Ghana to boost energy output and infrastructure in 2026 growth reset
ACCRA, November 27, 2025 – Ghana will scale up investment in energy infrastructure and gas-to-power capacity as part of a broader 2026 economic reset strategy, KPMG said in a report released on Wednesday.
The government’s 2026 budget, released on November 13, sets a 4.8% GDP growth target and outlines a shift from crude oil to natural gas for power generation, alongside plans to construct a 1.2-GW state-owned thermal plant and assess new hydro potential. Gas supply will expand by 4.25 mcm (150 mcf) per day from Jubilee and OCTP fields in the medium term, supported by upstream reinvestment equivalent to USD 3.5 billion.
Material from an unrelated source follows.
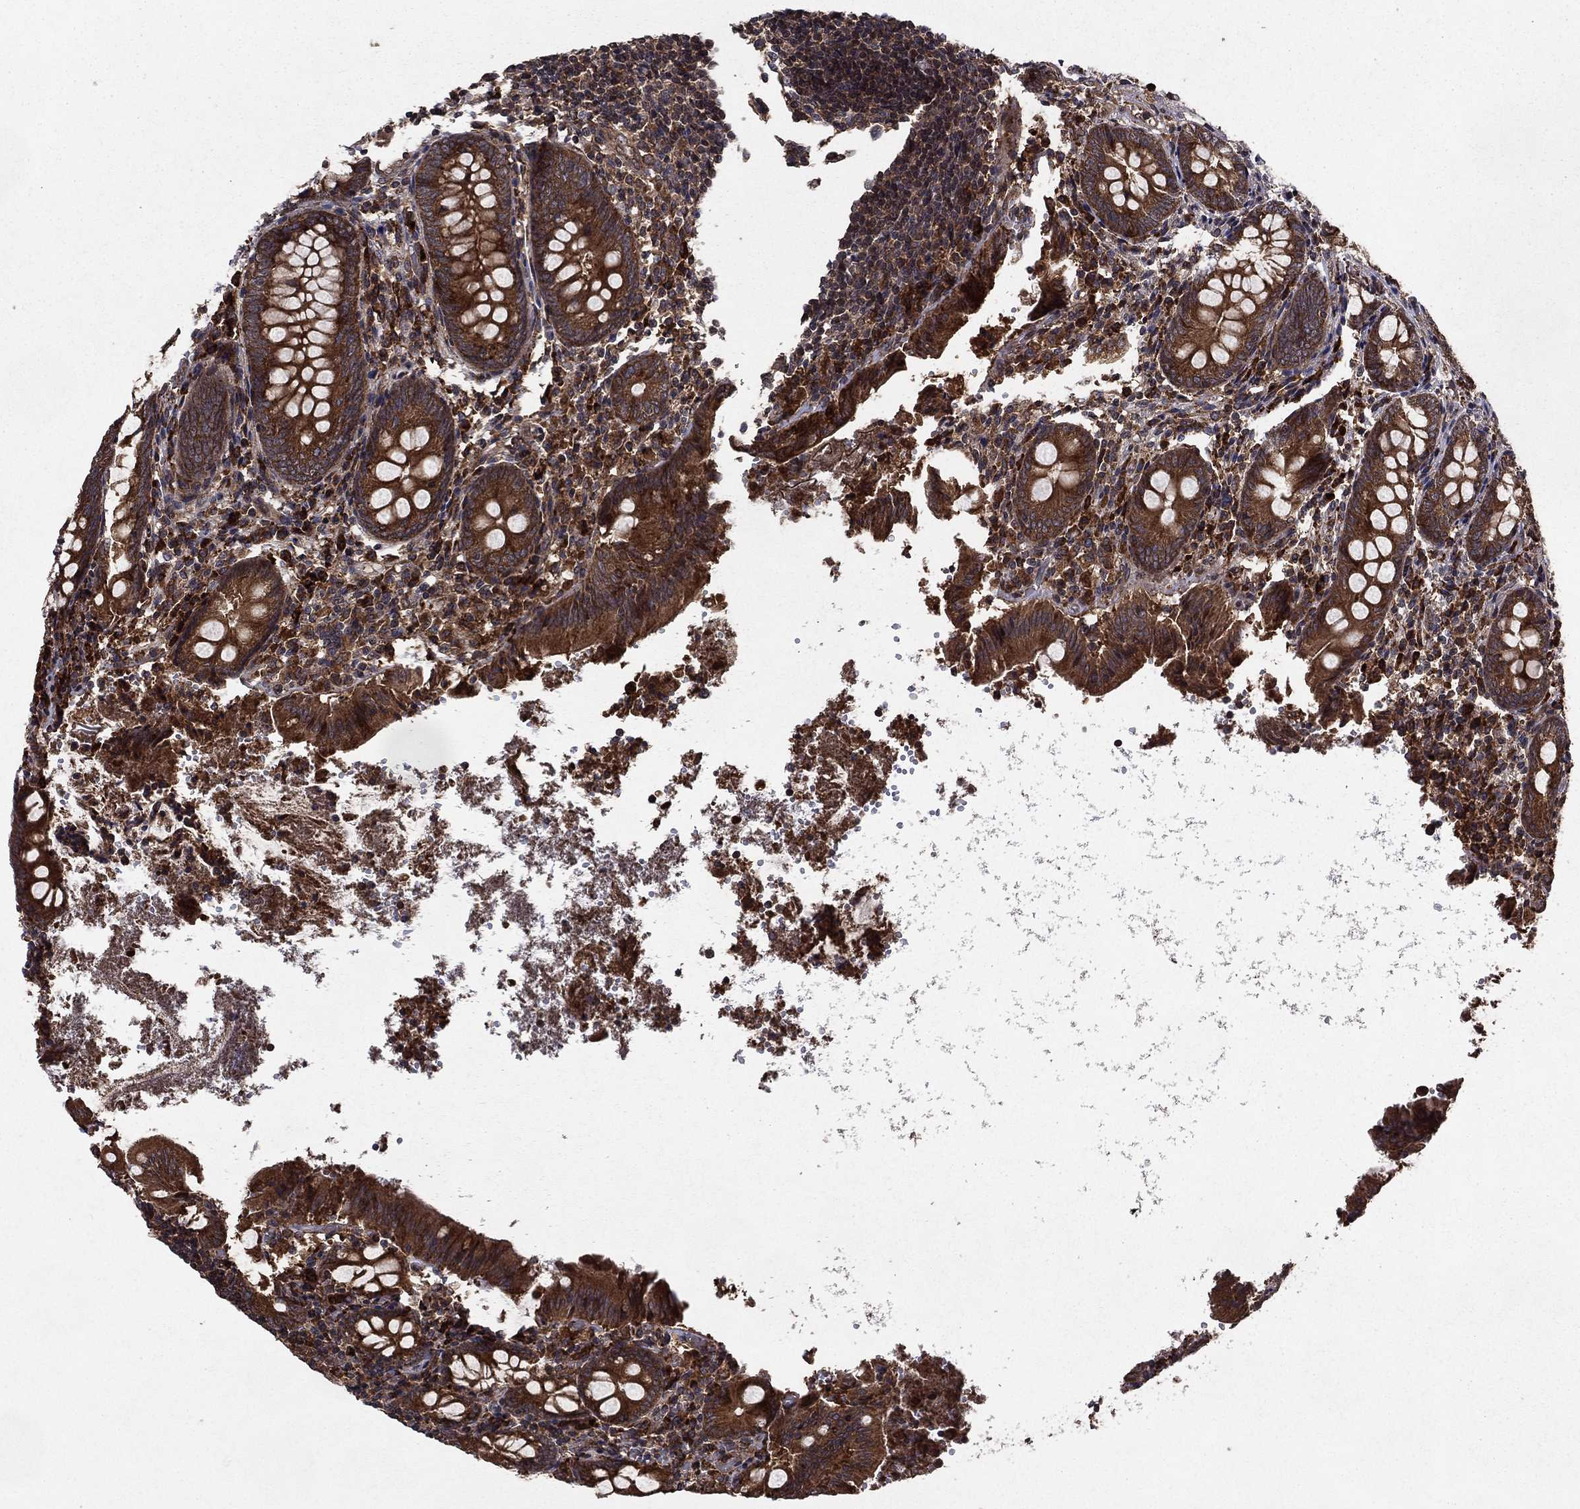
{"staining": {"intensity": "strong", "quantity": ">75%", "location": "cytoplasmic/membranous"}, "tissue": "appendix", "cell_type": "Glandular cells", "image_type": "normal", "snomed": [{"axis": "morphology", "description": "Normal tissue, NOS"}, {"axis": "topography", "description": "Appendix"}], "caption": "Protein staining reveals strong cytoplasmic/membranous staining in about >75% of glandular cells in normal appendix.", "gene": "BABAM2", "patient": {"sex": "female", "age": 23}}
Energy sector reforms are central to the GHC 30-billion (USD 2.5-billion) Big Push Programme, which will fund critical infrastructure in power, roads and connectivity. Ghana also aims to enhance rural electrification and launch off-grid solar projects, while energy reliability underpins the new 24-Hour Economy strategy to drive industrial productivity.
Read KPMG’s full report here
Macroeconomic stability has improved with inflation at 8.0%, a stronger Cedi and public debt reduced to 45% of GDP. Fiscal measures include a 1.5% primary surplus and reforms to the Fiscal Responsibility Act to reinforce investor confidence.
KPMG is a global advisory and audit firm. In Ghana, it supports public finance reforms and works with development partners such as UNDP on policy assessment, investment strategy and sustainable growth initiatives.